The BBC is to screen a Panorama documentary titled Fifa's Dirty Secrets less than three days before football's global governing body votes on the venue for the 2018 World Cup.
The programme, presented by the veteran investigative journalist Andrew Jennings, is being billed within the BBC as an inquiry into "corruption allegations against some of the Fifa officials who will vote on England's World Cup bid", according to internal BBC emails seen by The Independent. Jennings "exposes new evidence of bribery and accuses some executives of taking kickbacks", the emails say.
The timing is hugely contentious. The BBC plans to transmit it at 8.30pm on 29 November, just as Fifa officials and representatives of candidate countries – including Prince William, David Cameron and David Beckham – gather in Zurich for the vote.

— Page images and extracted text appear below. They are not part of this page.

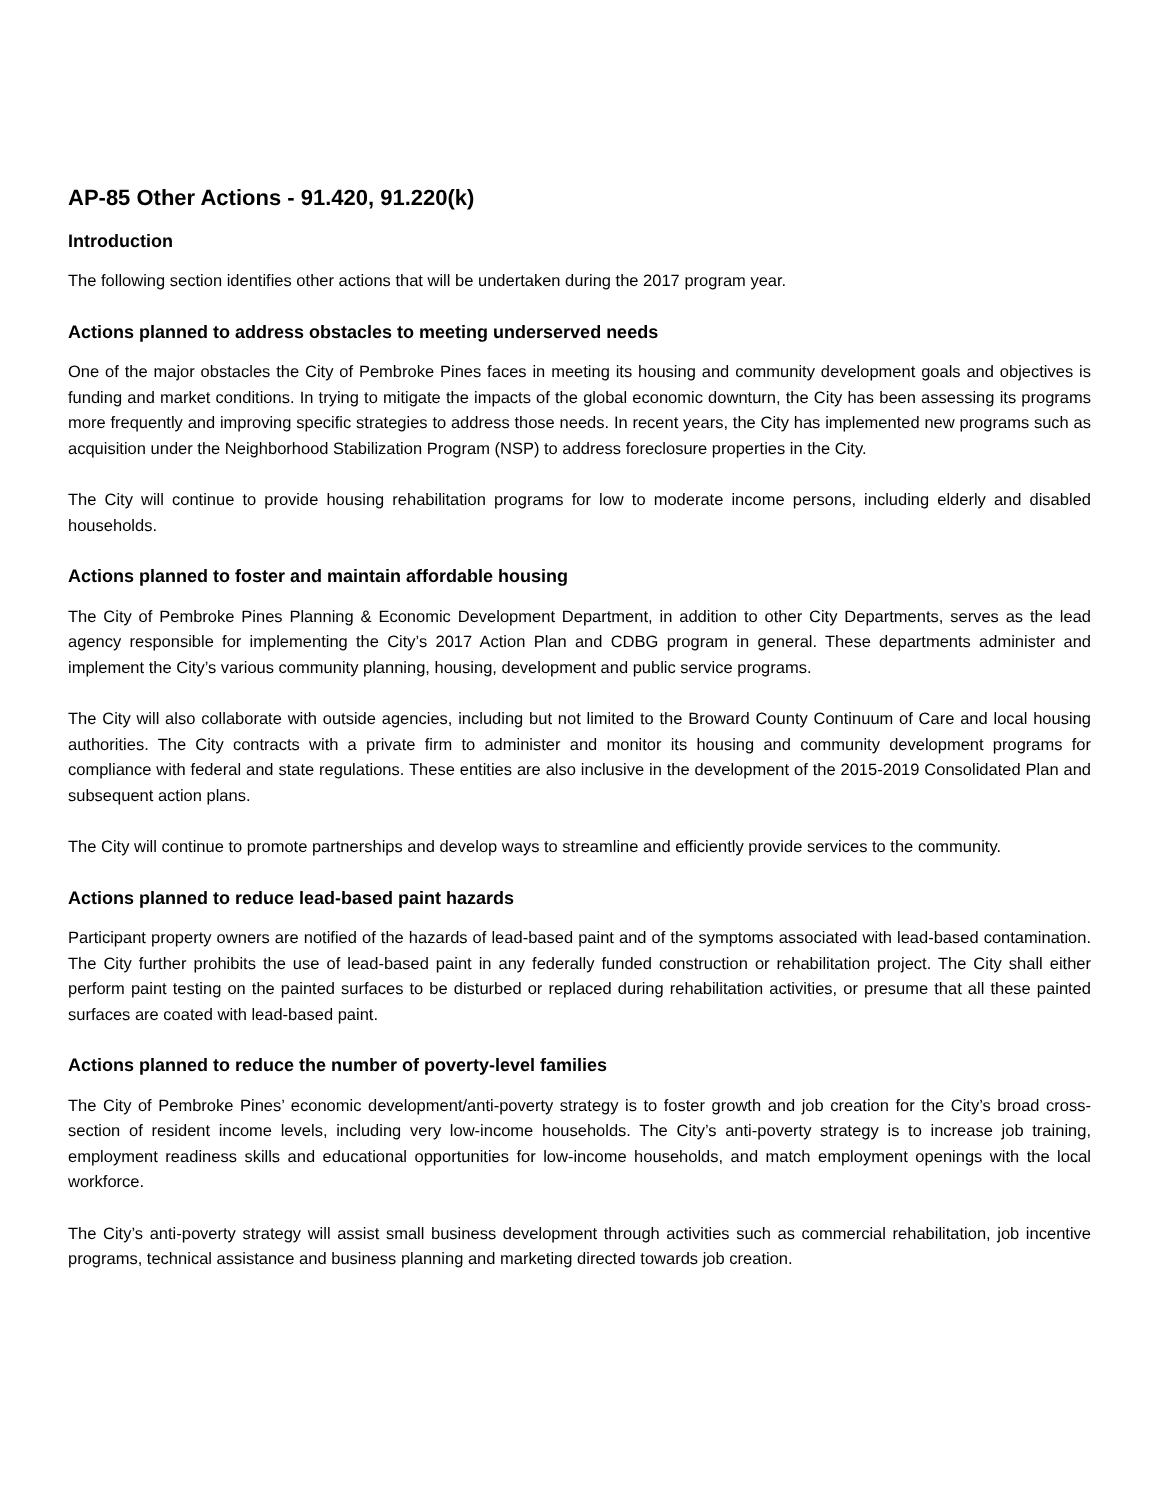AP-85 Other Actions - 91.420, 91.220(k)
Introduction
The following section identifies other actions that will be undertaken during the 2017 program year.
Actions planned to address obstacles to meeting underserved needs
One of the major obstacles the City of Pembroke Pines faces in meeting its housing and community development goals and objectives is funding and market conditions. In trying to mitigate the impacts of the global economic downturn, the City has been assessing its programs more frequently and improving specific strategies to address those needs. In recent years, the City has implemented new programs such as acquisition under the Neighborhood Stabilization Program (NSP) to address foreclosure properties in the City.
The City will continue to provide housing rehabilitation programs for low to moderate income persons, including elderly and disabled households.
Actions planned to foster and maintain affordable housing
The City of Pembroke Pines Planning & Economic Development Department, in addition to other City Departments, serves as the lead agency responsible for implementing the City’s 2017 Action Plan and CDBG program in general. These departments administer and implement the City’s various community planning, housing, development and public service programs.
The City will also collaborate with outside agencies, including but not limited to the Broward County Continuum of Care and local housing authorities. The City contracts with a private firm to administer and monitor its housing and community development programs for compliance with federal and state regulations. These entities are also inclusive in the development of the 2015-2019 Consolidated Plan and subsequent action plans.
The City will continue to promote partnerships and develop ways to streamline and efficiently provide services to the community.
Actions planned to reduce lead-based paint hazards
Participant property owners are notified of the hazards of lead-based paint and of the symptoms associated with lead-based contamination. The City further prohibits the use of lead-based paint in any federally funded construction or rehabilitation project. The City shall either perform paint testing on the painted surfaces to be disturbed or replaced during rehabilitation activities, or presume that all these painted surfaces are coated with lead-based paint.
Actions planned to reduce the number of poverty-level families
The City of Pembroke Pines’ economic development/anti-poverty strategy is to foster growth and job creation for the City’s broad cross-section of resident income levels, including very low-income households. The City’s anti-poverty strategy is to increase job training, employment readiness skills and educational opportunities for low-income households, and match employment openings with the local workforce.
The City’s anti-poverty strategy will assist small business development through activities such as commercial rehabilitation, job incentive programs, technical assistance and business planning and marketing directed towards job creation.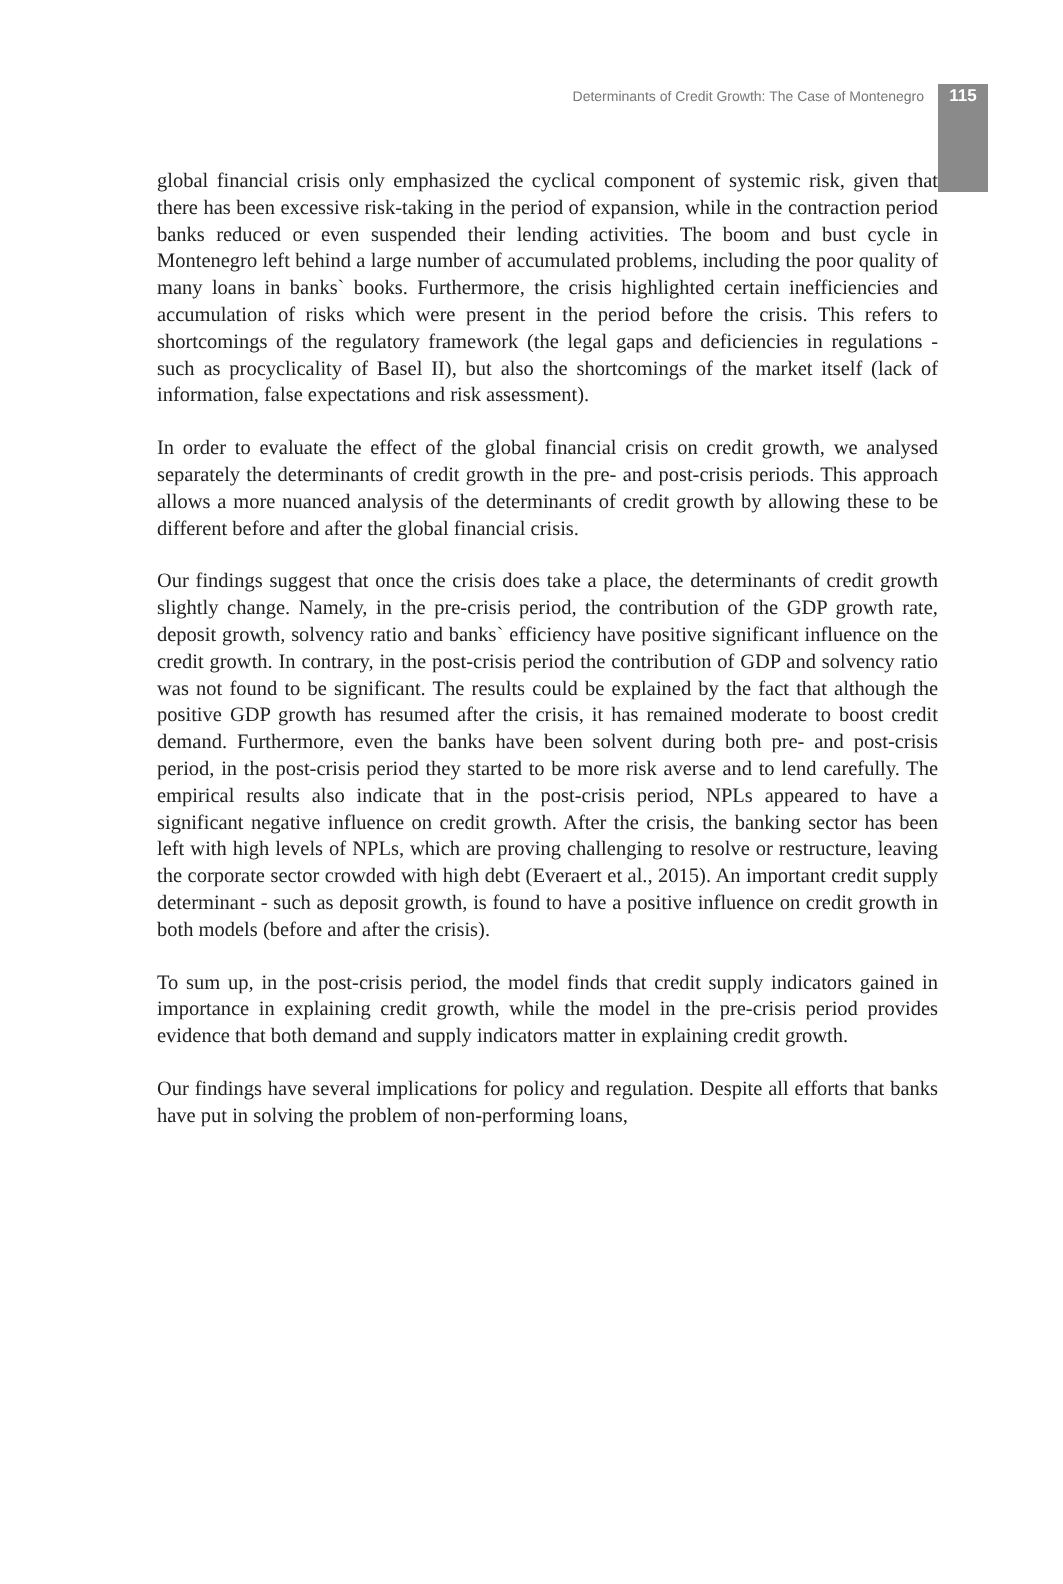Determinants of Credit Growth: The Case of Montenegro 115
global financial crisis only emphasized the cyclical component of systemic risk, given that there has been excessive risk-taking in the period of expansion, while in the contraction period banks reduced or even suspended their lending activities. The boom and bust cycle in Montenegro left behind a large number of accumulated problems, including the poor quality of many loans in banks` books. Furthermore, the crisis highlighted certain inefficiencies and accumulation of risks which were present in the period before the crisis. This refers to shortcomings of the regulatory framework (the legal gaps and deficiencies in regulations - such as procyclicality of Basel II), but also the shortcomings of the market itself (lack of information, false expectations and risk assessment).
In order to evaluate the effect of the global financial crisis on credit growth, we analysed separately the determinants of credit growth in the pre- and post-crisis periods. This approach allows a more nuanced analysis of the determinants of credit growth by allowing these to be different before and after the global financial crisis.
Our findings suggest that once the crisis does take a place, the determinants of credit growth slightly change. Namely, in the pre-crisis period, the contribution of the GDP growth rate, deposit growth, solvency ratio and banks` efficiency have positive significant influence on the credit growth. In contrary, in the post-crisis period the contribution of GDP and solvency ratio was not found to be significant. The results could be explained by the fact that although the positive GDP growth has resumed after the crisis, it has remained moderate to boost credit demand. Furthermore, even the banks have been solvent during both pre- and post-crisis period, in the post-crisis period they started to be more risk averse and to lend carefully. The empirical results also indicate that in the post-crisis period, NPLs appeared to have a significant negative influence on credit growth. After the crisis, the banking sector has been left with high levels of NPLs, which are proving challenging to resolve or restructure, leaving the corporate sector crowded with high debt (Everaert et al., 2015). An important credit supply determinant - such as deposit growth, is found to have a positive influence on credit growth in both models (before and after the crisis).
To sum up, in the post-crisis period, the model finds that credit supply indicators gained in importance in explaining credit growth, while the model in the pre-crisis period provides evidence that both demand and supply indicators matter in explaining credit growth.
Our findings have several implications for policy and regulation. Despite all efforts that banks have put in solving the problem of non-performing loans,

The England 2018 bid team, which is due to make its presentation at 11am on 2 December, is fearful that the programme could scupper hopes of winning a tournament which is estimated to be worth £3bn to the British economy. "This could be the final nail in the coffin," said a source last night.
The bid team will be concerned to learn that Panorama promises that its investigation also covers the "Fifa financial bonanza if England hosts the World Cup" – suggesting the England bid itself comes under scrutiny.
The Fifa president Sepp Blatter, who has the deciding vote in the event of a tied ballot, has a long-held animosity towards Jennings, who is author of a book called Foul! The Secret World of Fifa: Bribes, Vote Rigging and Ticket Scandals. Jennings describes how he confronted the head of Fifa at the Abou Nawas Hotel in Tunisia in 2004, asking difficult questions about payments made to a Fifa official. "I'm not his favourite reporter," he wrote of his relationship with Blatter.
Such is the bid team's concern about the impact of the programme that its chief executive, Andy Anson, visited BBC director general Mark Thompson last week to ask him to move the transmission date. He was given short shrift. "We have been absolutely clear that the editorial independence and impartiality of the BBC is critical and sacrosanct," said a BBC source.
Mr Cameron has been desperately trying to shore up the England bid, mindful of the kudos that Tony Blair enjoyed after helping to win the 2012 Olympics for London. Yesterday in Seoul he went out of his way to meet Chung Mong-joon, vice-president of Fifa and, as president of Korea's FA, one of the 24 members of the executive committee who will decide where the 2018 tournament is played. "I was spending much more time on the World Cup than on the G20," said Mr Cameron.
Mr Blatter was invited to Downing Street last month to hear a presentation on England's bid and meet a delegation that included the Prime Minister, Culture Secretary Jeremy Hunt and the England manager Fabio Capello.
Following an investigation by The Sunday Times last month into alleged Fifa corruption – leading to two executive committee members being suspended – the Fifa president made dark comments about the British media. "One can ask whether such an action is appropriate, trying to set traps for people. It is a deeply rooted problem [with the UK media]," he said. "Who is benefiting from this situation and who is being harmed? We are asking ourselves why did it happen and why did it happen specifically by English journalists? We are looking at that."
The former sports minister Richard Caborn claimed the BBC's decision to screen the programme so close to the crucial vote showed that schedulers were primarily concerned with ratings. He has lobbied the programme makers to delay the transmission date.
Andrew Jennings: The journalist Sepp Blatter loves to hate
Distinguished by his mop of grey hair, Andrew Jennings is a buccaneering investigative reporter with 30 years' experience. He has made sport, and in particular the political chicanery of staging the Olympic Games and the World Cup, his specialist subject. As such he has become the bête noire of Juan Antonio Samaranch, the late former president of the International Olympic Committee (IOC), and more recently of Sepp Blatter, the president of FIFA, who has banned him from his press conferences.
Jennings delights in confronting targets on camera and once challenged a Scotland Yard detective by ambushing him on a country jog and running alongside him in a suit, firing off questions. His award-winning investigation into Olympics corruption in 2000 led to a book, The Great Olympic Swindle. His Panorama programme in 2004 exposed a Bulgarian IOC member accepting bribes for London's Olympic bid.
In his investigations into FIFA, Jennings has previously targeted Jack Warner, the Trinidad & Tobago football executive, who featured in a Panorama investigation, The Beautiful Bung: Corruption and the World Cup, in 2006.
In that programme, over images of Blatter, Jennings said: "This is one of the most unpopular men in world football, and he controls it. His name is Sepp Blatter and his organisation is in a bit of trouble, and I'm another. My name is Andrew Jennings and Mr Blatter can't stand me." After the broadcast of Panorama's FIFA's Dirty Secrets, Blatter is likely to like Jennings even less.